Que nosotros no ordenemos hermanas al ministerio pastoral no significa que vayamos a andar por la vida desordenando a otras hermanas. Siempre menciono a Elania, que fue salva y en su barrio encontró una iglesia con una pastora. El primero que animó a Elania a que vaya a su pastora soy yo. Que yo tenga mala conciencia respecto de algo no significa que ande imponiendo mis posiciones a los otros.

En un ejercicio de gratitud al Señor y de transparencia, quiero mostrar nombres de mujeres que han sido ordenadas al ministerio pastoral y creo que han hecho una gran contribución al pueblo del Señor. Mireya Camilo, que ya está en la presencia del Señor, tenía un tesón para discipular mujeres de la clase alta dominicana que no se imaginan. Sara Rodríguez, que siendo católica fue alcanzada con salvación, comenzó a discipular mujeres y después el Señor permitió una obra hermosa en la iglesia Más Que Vencedores. Orfa Luna, una expositora de la Palabra impresionante, que desarrolló un trabajo precioso cuando aquí no se hablaba de niños con dificultades de aprendizaje. Yo celebro el fruto de su ministerio. Invito a mi iglesia a que mantengamos la comunión, reconozcamos la contribución de todos y mostremos mucha gracia.

Cómo perder el gozo de servir a Cristo

Con ironía, quiero mostrar la receta para que pierdan todo el gozo de servir a Cristo. Si quieres perderlo, haz de la sociedad y sus normas obsoletas el centro de tu servicio: derriba muros, rompe el techo de cristal, haz que tú seas la primera mujer que logra algo y haz eso el centro de tu vida. Si quieres perderlo, exige cuotas y representación femenina, pon el foco en ti y no en Cristo. Si quieres perderlo, exagera la idea de que tu casa y solo tu marido son tu ministerio: limítate exclusivamente a la esfera doméstica.
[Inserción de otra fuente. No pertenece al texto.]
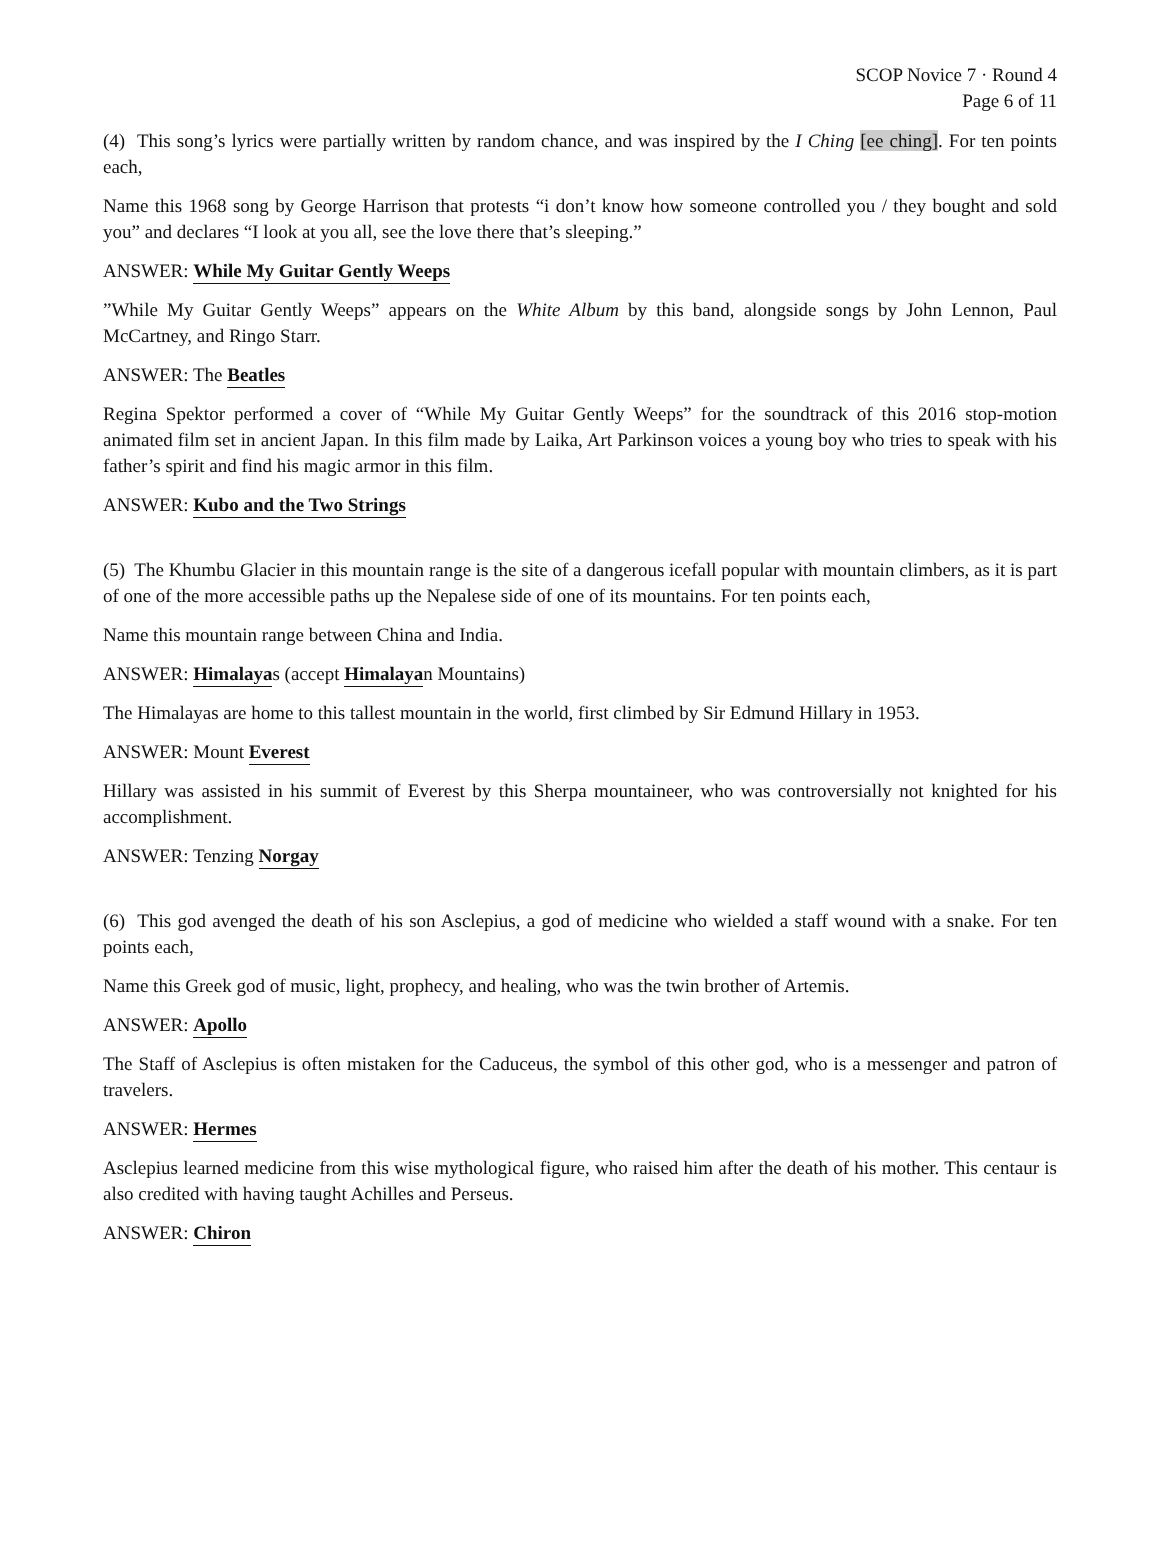SCOP Novice 7 · Round 4
Page 6 of 11
(4) This song’s lyrics were partially written by random chance, and was inspired by the I Ching [ee ching]. For ten points each,
Name this 1968 song by George Harrison that protests “i don’t know how someone controlled you / they bought and sold you” and declares “I look at you all, see the love there that’s sleeping.”
ANSWER: While My Guitar Gently Weeps
”While My Guitar Gently Weeps” appears on the White Album by this band, alongside songs by John Lennon, Paul McCartney, and Ringo Starr.
ANSWER: The Beatles
Regina Spektor performed a cover of “While My Guitar Gently Weeps” for the soundtrack of this 2016 stop-motion animated film set in ancient Japan. In this film made by Laika, Art Parkinson voices a young boy who tries to speak with his father’s spirit and find his magic armor in this film.
ANSWER: Kubo and the Two Strings
(5) The Khumbu Glacier in this mountain range is the site of a dangerous icefall popular with mountain climbers, as it is part of one of the more accessible paths up the Nepalese side of one of its mountains. For ten points each,
Name this mountain range between China and India.
ANSWER: Himalayas (accept Himalayan Mountains)
The Himalayas are home to this tallest mountain in the world, first climbed by Sir Edmund Hillary in 1953.
ANSWER: Mount Everest
Hillary was assisted in his summit of Everest by this Sherpa mountaineer, who was controversially not knighted for his accomplishment.
ANSWER: Tenzing Norgay
(6) This god avenged the death of his son Asclepius, a god of medicine who wielded a staff wound with a snake. For ten points each,
Name this Greek god of music, light, prophecy, and healing, who was the twin brother of Artemis.
ANSWER: Apollo
The Staff of Asclepius is often mistaken for the Caduceus, the symbol of this other god, who is a messenger and patron of travelers.
ANSWER: Hermes
Asclepius learned medicine from this wise mythological figure, who raised him after the death of his mother. This centaur is also credited with having taught Achilles and Perseus.
ANSWER: Chiron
Si quieres perderlo, exige un título, un cargo, un rótulo. Si quieres perderlo, sepárate de los varones: crea un ministerio exclusivamente de mujeres y sé tú su pastora.
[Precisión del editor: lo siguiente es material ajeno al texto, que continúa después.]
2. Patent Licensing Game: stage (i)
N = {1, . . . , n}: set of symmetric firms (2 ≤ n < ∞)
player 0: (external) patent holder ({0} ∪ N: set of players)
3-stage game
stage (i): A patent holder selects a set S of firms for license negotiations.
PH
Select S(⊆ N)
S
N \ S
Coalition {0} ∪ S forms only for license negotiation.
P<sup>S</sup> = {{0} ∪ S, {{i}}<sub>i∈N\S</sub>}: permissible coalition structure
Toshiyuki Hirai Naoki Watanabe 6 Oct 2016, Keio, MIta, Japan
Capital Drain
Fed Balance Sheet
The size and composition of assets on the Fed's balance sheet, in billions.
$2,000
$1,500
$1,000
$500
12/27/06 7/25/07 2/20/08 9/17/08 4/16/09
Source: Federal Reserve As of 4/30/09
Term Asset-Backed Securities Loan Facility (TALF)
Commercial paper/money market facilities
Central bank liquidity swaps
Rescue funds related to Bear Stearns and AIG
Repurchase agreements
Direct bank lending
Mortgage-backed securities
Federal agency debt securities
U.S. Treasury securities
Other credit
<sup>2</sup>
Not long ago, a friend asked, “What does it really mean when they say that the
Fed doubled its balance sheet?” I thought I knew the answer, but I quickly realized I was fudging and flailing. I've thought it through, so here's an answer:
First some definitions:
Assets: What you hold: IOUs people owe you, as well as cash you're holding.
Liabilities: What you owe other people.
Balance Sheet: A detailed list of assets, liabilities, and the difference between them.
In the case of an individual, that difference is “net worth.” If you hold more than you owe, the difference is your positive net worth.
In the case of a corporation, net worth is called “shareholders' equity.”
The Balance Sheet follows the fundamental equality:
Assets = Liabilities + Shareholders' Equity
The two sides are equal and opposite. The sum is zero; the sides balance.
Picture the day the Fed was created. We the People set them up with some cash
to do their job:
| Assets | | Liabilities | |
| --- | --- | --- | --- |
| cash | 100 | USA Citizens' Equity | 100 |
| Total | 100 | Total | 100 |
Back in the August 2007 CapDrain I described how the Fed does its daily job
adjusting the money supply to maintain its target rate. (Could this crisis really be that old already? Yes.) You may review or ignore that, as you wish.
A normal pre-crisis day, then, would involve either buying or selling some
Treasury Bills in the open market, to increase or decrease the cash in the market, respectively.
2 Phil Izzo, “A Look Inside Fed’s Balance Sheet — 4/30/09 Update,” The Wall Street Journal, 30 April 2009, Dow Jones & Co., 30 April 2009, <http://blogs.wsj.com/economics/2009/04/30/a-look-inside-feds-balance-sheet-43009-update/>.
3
Ahora, si quieres servir a Cristo con gozo, haz lo que hicieron estas mujeres. María Magdalena: un testimonio viviente del poder del evangelio para transformar la vida de una mujer. Lo más hermoso que podía decir no es «yo soy una entre los apóstoles», sino «yo estaba en opresión y el Señor me libertó.» Juana, mujer de Chuza, intendente de Herodes: una mujer de influencia con corazón para el Señor. Quizás tú seas la esposa de algún Chuza; usa tu influencia para presentar a Cristo. Susana y otras que le servían con sus bienes: mujeres con recursos materiales que servían al ministerio del Señor.

El evangelio incluye a todos

Lucas escribe a un excelentísimo Teófilo, probablemente un hombre romano de alta influencia. Era importante para Lucas mostrarle que hombres y mujeres con roles distintos podían servir a Cristo, que el cristianismo no tenía prejuicios hacia las mujeres y tampoco hacia los hombres. Se muestra que las mujeres eran pecadoras como los hombres, que necesitaban liberación, que también necesitaban a Cristo. Y cuando lo alcanzaban, expresaban esto con gratitud.

El evangelio es la buena noticia de que Cristo salva a hombres y salva también a mujeres, y que todos juntos podemos llegar a servirle sin conflictos y sin prejuicios. El evangelio nos incluye en una nueva familia donde las relaciones son renovadas y aportamos cada uno con nuestro diseño particular. Que el Señor le conceda a todas nuestras hermanas servirle en forma distintivamente femenina, y que su trabajo sea notorio para el Señor, aunque no nos sea notorio para todos.